GIVEN REQUEST - Lay out every line in the rows below as one numbered list, leaving out blank lines and the pictures.

(Data excerpts)
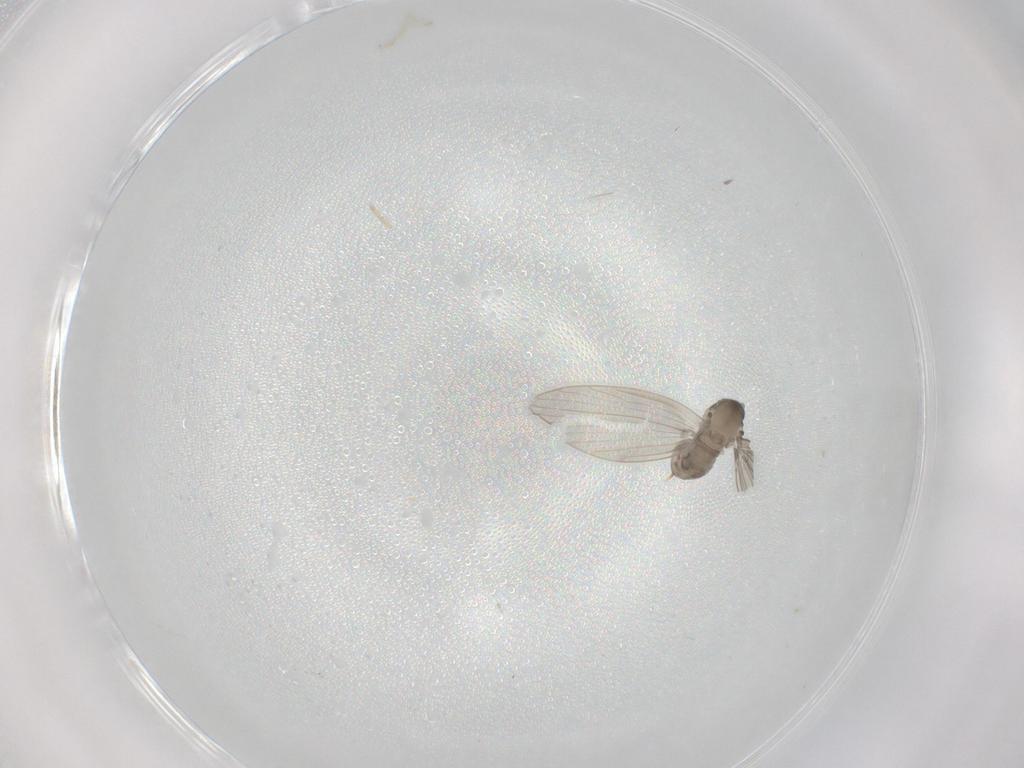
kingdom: Animalia
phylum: Arthropoda
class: Insecta
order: Diptera
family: Psychodidae
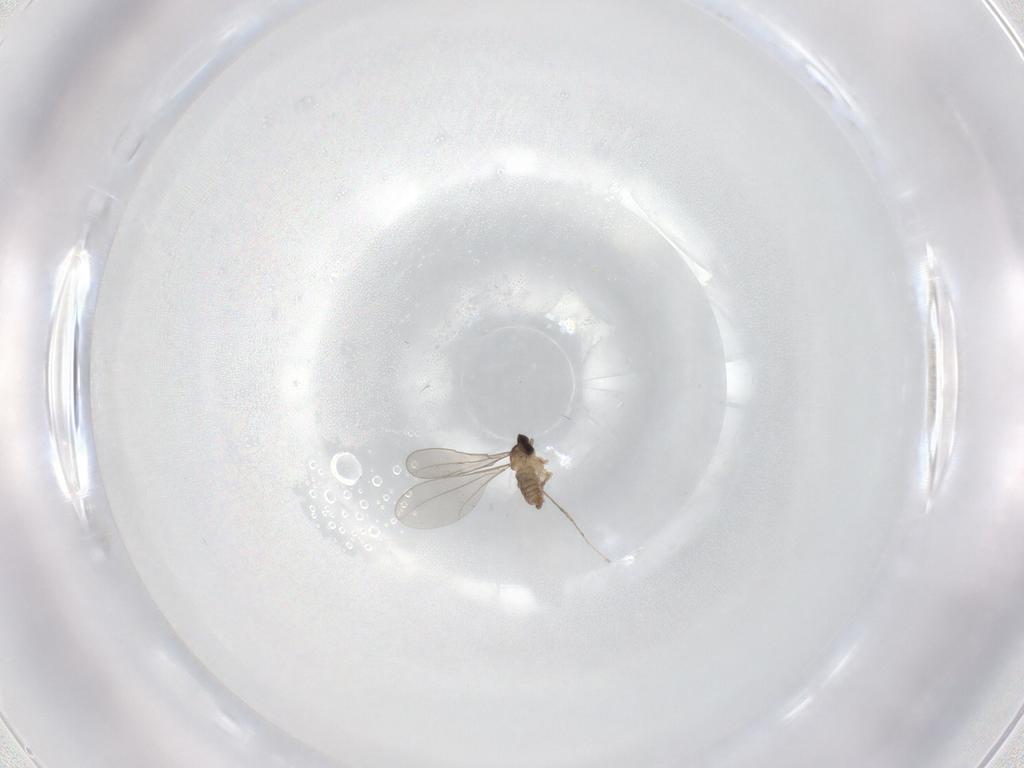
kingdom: Animalia
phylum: Arthropoda
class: Insecta
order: Diptera
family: Cecidomyiidae
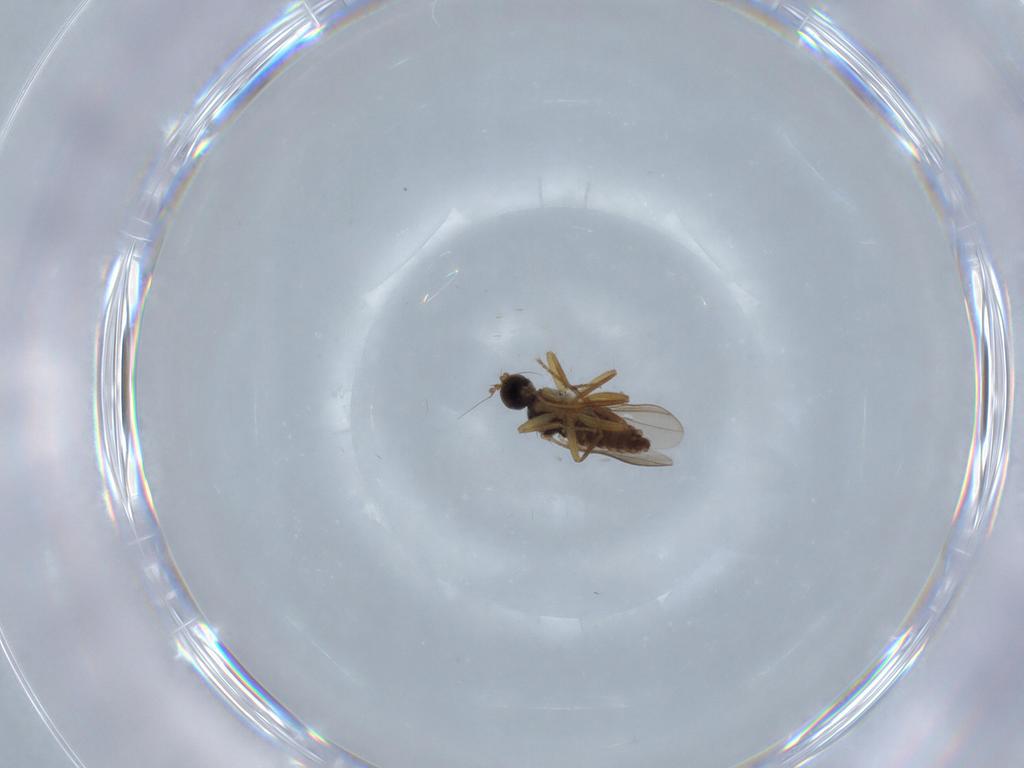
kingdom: Animalia
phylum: Arthropoda
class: Insecta
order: Diptera
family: Hybotidae
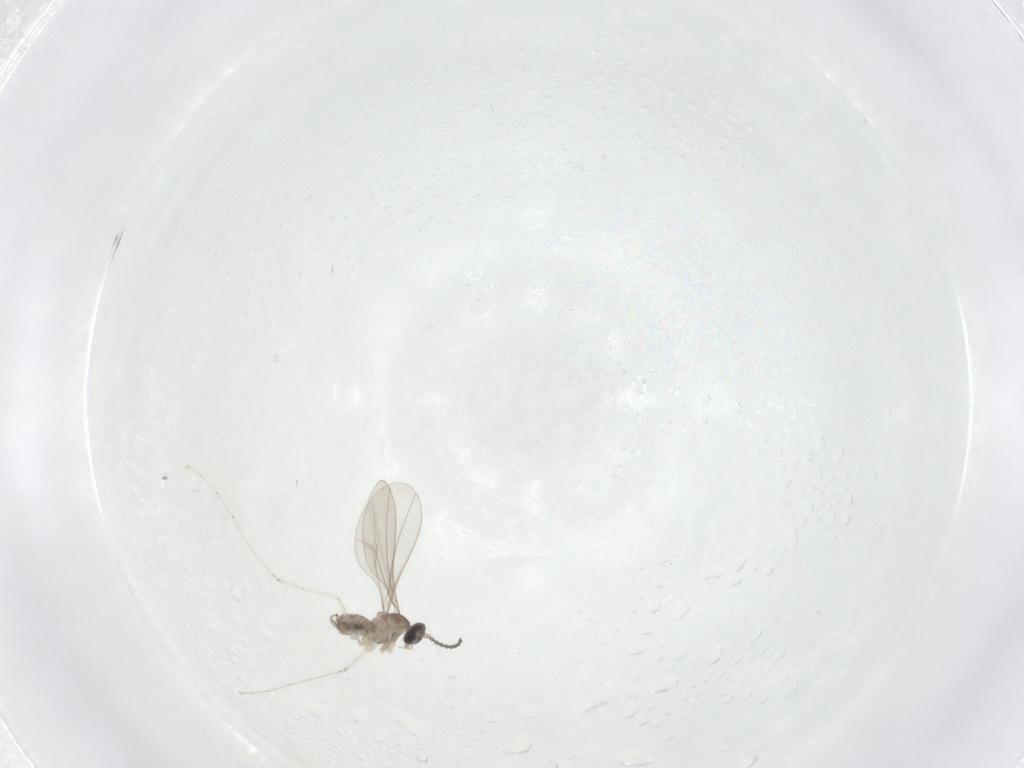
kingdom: Animalia
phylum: Arthropoda
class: Insecta
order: Diptera
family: Cecidomyiidae
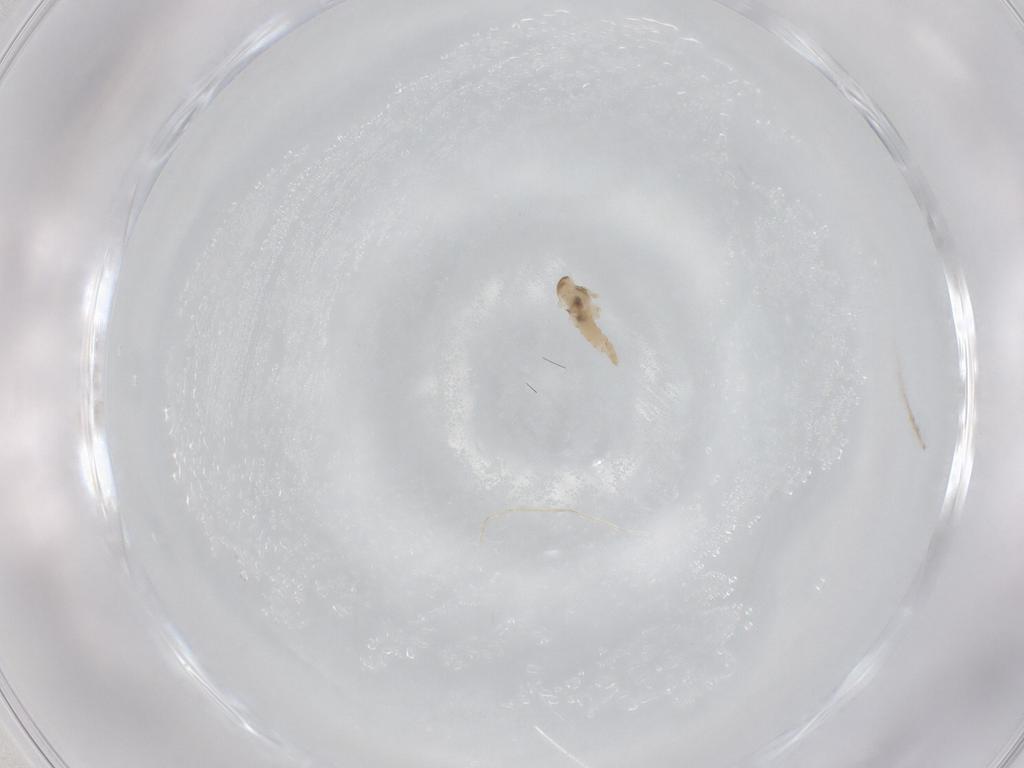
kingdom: Animalia
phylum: Arthropoda
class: Insecta
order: Diptera
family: Cecidomyiidae
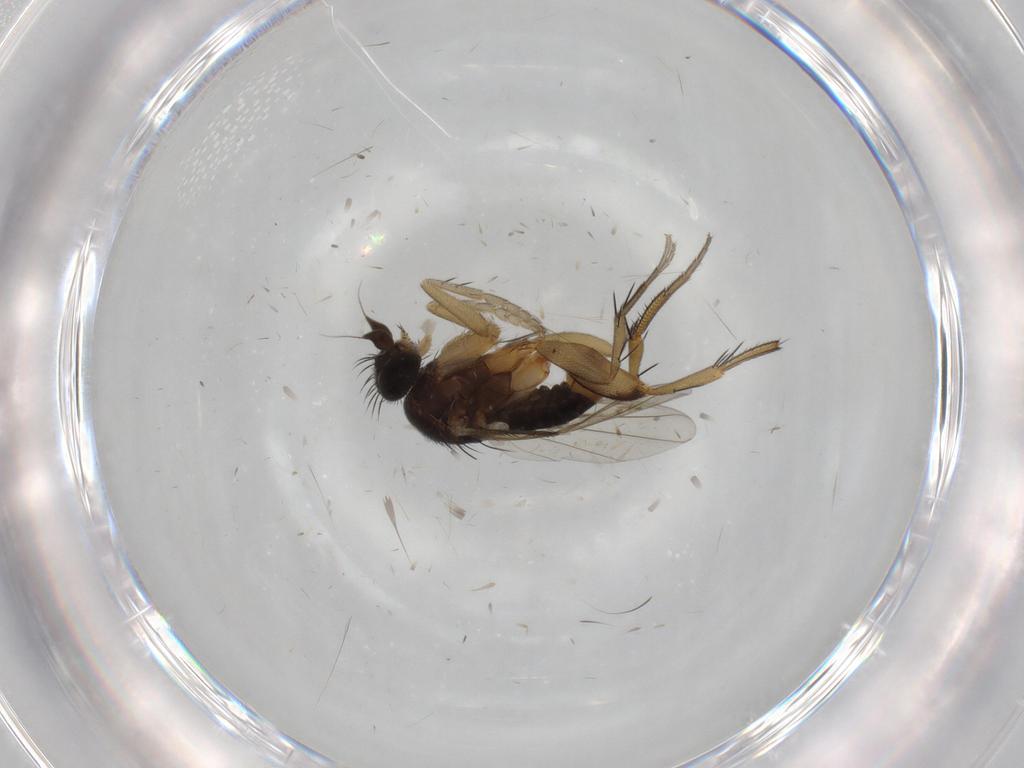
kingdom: Animalia
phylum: Arthropoda
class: Insecta
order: Diptera
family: Phoridae
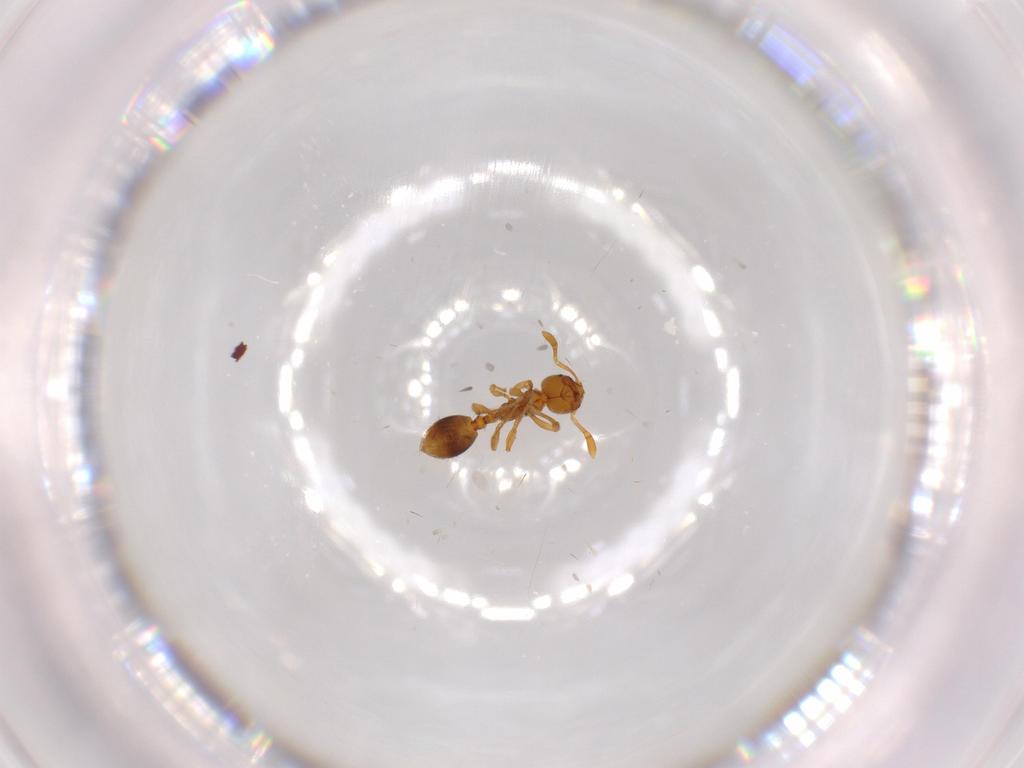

EXERCISE RESULT -
1. kingdom: Animalia
2. phylum: Arthropoda
3. class: Insecta
4. order: Diptera
5. family: Psychodidae
6. kingdom: Animalia
7. phylum: Arthropoda
8. class: Insecta
9. order: Diptera
10. family: Cecidomyiidae
11. kingdom: Animalia
12. phylum: Arthropoda
13. class: Insecta
14. order: Diptera
15. family: Hybotidae
16. kingdom: Animalia
17. phylum: Arthropoda
18. class: Insecta
19. order: Diptera
20. family: Cecidomyiidae
21. kingdom: Animalia
22. phylum: Arthropoda
23. class: Insecta
24. order: Diptera
25. family: Cecidomyiidae
26. kingdom: Animalia
27. phylum: Arthropoda
28. class: Insecta
29. order: Diptera
30. family: Phoridae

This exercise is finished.